## [Task objective]
In the material below, find every line containing "Adhesive" and copy that line.

**** Entries shown

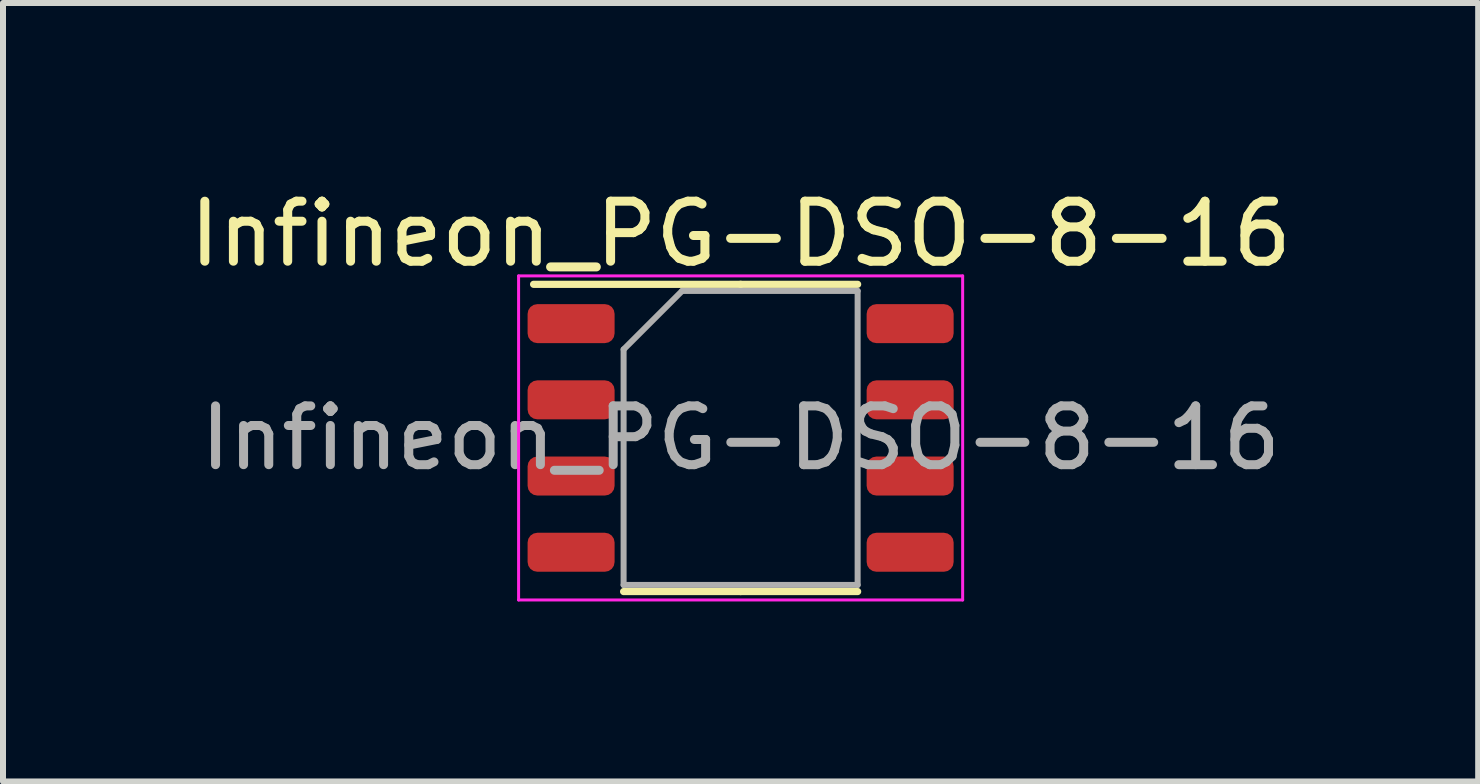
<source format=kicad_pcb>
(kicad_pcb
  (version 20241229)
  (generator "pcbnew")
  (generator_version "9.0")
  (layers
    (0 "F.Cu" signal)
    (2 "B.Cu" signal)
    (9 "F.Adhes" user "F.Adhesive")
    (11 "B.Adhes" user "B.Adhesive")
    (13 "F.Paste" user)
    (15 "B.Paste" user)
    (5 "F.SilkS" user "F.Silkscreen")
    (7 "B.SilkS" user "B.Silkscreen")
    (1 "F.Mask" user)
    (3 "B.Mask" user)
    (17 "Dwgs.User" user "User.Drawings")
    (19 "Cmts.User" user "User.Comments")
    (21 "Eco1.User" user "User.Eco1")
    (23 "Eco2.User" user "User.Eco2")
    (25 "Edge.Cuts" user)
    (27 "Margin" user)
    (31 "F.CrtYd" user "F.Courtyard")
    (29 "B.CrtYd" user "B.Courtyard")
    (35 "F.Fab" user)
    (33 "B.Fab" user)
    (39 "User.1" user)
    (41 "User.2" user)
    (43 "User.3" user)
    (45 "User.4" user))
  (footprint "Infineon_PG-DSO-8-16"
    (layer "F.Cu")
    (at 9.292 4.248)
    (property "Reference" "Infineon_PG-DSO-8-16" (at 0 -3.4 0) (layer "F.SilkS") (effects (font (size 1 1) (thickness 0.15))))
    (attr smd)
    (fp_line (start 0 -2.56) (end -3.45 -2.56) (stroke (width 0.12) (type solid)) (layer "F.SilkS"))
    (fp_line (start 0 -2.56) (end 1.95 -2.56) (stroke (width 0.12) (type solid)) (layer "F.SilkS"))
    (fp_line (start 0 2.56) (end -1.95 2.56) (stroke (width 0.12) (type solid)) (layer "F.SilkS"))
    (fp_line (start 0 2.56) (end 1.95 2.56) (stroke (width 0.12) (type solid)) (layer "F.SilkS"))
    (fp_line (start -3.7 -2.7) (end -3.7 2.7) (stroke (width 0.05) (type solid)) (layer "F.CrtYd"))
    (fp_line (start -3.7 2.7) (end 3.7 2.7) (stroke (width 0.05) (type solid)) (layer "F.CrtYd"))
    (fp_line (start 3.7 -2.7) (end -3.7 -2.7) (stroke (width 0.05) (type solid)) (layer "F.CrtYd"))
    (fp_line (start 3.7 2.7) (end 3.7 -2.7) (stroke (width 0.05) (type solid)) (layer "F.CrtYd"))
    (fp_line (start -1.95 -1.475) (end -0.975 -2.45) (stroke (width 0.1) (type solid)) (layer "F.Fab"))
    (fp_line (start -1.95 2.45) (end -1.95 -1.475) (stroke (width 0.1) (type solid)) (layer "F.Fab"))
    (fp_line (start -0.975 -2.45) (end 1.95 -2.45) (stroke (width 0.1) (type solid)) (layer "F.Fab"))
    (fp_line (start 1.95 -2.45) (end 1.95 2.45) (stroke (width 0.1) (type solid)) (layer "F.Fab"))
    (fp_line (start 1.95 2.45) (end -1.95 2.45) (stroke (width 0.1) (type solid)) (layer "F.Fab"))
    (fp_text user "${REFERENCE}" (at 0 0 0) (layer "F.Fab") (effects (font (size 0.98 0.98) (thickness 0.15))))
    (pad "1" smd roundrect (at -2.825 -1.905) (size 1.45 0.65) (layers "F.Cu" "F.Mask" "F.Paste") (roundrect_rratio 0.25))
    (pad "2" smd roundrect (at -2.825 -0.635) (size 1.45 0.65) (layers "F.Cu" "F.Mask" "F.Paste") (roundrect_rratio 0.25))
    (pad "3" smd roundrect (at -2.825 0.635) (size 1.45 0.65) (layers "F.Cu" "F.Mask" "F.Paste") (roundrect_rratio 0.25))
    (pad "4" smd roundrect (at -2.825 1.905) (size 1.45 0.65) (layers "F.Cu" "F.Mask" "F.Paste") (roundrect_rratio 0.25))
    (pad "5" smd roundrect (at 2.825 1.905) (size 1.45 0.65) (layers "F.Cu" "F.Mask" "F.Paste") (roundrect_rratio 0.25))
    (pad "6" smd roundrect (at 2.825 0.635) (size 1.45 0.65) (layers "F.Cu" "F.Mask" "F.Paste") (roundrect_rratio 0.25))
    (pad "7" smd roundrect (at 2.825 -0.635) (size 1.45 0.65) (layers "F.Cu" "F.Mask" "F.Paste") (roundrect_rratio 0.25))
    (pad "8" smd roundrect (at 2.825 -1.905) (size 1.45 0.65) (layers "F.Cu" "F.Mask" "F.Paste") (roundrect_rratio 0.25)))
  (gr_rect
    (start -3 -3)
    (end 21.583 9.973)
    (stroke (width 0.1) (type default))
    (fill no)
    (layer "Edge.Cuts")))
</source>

********

## [Answer box]
    (9 "F.Adhes" user "F.Adhesive")
    (11 "B.Adhes" user "B.Adhesive")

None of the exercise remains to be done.